Data excerpts:
--- START ---

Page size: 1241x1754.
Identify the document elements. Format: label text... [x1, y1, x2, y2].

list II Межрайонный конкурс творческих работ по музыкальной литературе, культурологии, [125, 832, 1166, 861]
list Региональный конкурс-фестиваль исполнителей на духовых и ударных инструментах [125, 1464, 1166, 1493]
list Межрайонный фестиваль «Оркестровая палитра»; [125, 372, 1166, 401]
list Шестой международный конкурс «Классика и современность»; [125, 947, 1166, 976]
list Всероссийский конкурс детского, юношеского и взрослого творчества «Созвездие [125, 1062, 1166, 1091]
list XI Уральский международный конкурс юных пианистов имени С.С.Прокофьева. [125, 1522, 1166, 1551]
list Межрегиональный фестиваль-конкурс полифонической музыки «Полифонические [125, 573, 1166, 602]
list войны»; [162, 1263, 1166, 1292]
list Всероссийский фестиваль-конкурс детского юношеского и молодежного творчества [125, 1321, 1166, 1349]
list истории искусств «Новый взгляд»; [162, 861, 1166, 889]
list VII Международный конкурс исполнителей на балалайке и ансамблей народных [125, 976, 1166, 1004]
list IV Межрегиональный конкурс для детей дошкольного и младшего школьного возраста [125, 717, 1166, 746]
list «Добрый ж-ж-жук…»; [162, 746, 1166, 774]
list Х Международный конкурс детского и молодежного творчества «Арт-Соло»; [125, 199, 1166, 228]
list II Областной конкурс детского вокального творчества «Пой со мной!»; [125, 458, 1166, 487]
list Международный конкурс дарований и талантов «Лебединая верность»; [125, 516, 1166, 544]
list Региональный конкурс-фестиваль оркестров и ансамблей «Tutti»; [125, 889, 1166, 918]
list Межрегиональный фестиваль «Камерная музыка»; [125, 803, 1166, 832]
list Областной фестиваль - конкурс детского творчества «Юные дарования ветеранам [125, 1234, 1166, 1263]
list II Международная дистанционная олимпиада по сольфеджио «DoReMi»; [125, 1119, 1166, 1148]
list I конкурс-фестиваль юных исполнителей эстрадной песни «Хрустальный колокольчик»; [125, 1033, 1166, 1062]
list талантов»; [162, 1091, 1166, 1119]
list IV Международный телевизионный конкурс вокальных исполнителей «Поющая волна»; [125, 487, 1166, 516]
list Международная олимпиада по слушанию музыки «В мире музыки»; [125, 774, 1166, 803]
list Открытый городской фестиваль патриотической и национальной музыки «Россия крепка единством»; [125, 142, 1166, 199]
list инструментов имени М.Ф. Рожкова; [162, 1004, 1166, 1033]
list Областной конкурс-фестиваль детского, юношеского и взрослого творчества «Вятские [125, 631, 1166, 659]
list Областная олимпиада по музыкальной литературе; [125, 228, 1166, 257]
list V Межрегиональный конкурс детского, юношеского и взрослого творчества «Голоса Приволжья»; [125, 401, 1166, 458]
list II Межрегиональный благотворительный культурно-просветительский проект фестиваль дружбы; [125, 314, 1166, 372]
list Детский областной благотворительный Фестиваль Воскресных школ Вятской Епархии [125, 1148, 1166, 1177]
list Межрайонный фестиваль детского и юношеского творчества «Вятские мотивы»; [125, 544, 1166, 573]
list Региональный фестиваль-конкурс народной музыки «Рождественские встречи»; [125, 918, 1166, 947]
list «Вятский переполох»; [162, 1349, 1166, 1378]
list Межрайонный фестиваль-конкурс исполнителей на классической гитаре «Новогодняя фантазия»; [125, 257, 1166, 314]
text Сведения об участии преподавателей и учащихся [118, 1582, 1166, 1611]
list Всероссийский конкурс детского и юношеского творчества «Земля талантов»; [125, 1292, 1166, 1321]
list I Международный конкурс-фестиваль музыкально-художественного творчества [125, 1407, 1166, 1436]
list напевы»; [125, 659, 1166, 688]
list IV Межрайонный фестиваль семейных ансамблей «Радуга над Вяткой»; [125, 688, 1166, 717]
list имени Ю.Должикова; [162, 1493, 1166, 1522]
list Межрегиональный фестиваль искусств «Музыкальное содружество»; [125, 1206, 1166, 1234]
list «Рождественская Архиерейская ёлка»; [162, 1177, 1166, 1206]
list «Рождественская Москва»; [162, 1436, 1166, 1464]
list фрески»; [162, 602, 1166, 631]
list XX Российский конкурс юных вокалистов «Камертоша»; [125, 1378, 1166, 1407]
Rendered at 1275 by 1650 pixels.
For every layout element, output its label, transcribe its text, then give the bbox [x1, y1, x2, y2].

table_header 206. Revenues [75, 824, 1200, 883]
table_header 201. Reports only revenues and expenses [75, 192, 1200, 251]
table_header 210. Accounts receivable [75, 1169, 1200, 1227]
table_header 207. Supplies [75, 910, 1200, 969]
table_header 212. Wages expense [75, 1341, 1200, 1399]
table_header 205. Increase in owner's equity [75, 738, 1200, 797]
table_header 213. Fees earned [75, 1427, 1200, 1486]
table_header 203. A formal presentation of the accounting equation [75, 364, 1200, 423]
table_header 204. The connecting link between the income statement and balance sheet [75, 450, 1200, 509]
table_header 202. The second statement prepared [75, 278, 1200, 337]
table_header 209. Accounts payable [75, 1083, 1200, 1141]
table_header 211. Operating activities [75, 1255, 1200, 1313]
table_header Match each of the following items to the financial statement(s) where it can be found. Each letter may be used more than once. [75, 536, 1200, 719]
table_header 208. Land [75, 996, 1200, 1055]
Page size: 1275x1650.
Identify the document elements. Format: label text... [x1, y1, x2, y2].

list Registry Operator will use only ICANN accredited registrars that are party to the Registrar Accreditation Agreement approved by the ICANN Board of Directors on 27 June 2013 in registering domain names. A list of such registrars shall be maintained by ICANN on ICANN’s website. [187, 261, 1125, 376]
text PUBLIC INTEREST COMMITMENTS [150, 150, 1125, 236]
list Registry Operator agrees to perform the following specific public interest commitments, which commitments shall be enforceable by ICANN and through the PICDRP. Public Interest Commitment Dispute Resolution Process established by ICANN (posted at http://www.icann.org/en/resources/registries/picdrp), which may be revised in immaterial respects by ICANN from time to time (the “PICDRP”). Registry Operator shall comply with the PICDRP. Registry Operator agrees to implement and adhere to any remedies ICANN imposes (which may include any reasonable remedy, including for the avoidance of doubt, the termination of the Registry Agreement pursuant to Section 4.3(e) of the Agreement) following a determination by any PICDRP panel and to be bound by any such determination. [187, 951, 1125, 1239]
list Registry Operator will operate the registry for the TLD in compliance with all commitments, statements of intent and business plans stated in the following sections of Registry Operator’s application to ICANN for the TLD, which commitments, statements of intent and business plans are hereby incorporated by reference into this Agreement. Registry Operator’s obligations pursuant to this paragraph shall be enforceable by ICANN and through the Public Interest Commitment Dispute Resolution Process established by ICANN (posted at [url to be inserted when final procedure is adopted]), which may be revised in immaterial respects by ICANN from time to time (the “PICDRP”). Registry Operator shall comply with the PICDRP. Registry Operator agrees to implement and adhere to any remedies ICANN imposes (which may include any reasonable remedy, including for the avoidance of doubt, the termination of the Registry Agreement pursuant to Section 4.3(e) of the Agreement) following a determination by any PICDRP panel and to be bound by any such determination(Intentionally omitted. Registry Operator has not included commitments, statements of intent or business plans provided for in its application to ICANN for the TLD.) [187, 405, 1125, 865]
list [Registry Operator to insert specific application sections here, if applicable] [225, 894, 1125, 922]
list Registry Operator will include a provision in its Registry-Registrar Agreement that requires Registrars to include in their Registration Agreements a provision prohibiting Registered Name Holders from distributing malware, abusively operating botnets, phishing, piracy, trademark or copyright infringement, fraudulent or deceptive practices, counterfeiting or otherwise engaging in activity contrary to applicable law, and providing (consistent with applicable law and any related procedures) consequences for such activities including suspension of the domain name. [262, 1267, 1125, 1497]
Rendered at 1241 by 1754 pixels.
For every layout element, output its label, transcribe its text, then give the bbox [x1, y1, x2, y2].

--- END ---

■ WHAT THE TASK ASKS:
Which lines of the data contain the string "юношеского"? Copy each of them.

■ SOLUTION TO THIS TASK:
list Всероссийский конкурс детского, юношеского и взрослого творчества «Созвездие [125, 1062, 1166, 1091]
list Всероссийский фестиваль-конкурс детского юношеского и молодежного творчества [125, 1321, 1166, 1349]
list Областной конкурс-фестиваль детского, юношеского и взрослого творчества «Вятские [125, 631, 1166, 659]
list V Межрегиональный конкурс детского, юношеского и взрослого творчества «Голоса Приволжья»; [125, 401, 1166, 458]
list Межрайонный фестиваль детского и юношеского творчества «Вятские мотивы»; [125, 544, 1166, 573]
list Всероссийский конкурс детского и юношеского творчества «Земля талантов»; [125, 1292, 1166, 1321]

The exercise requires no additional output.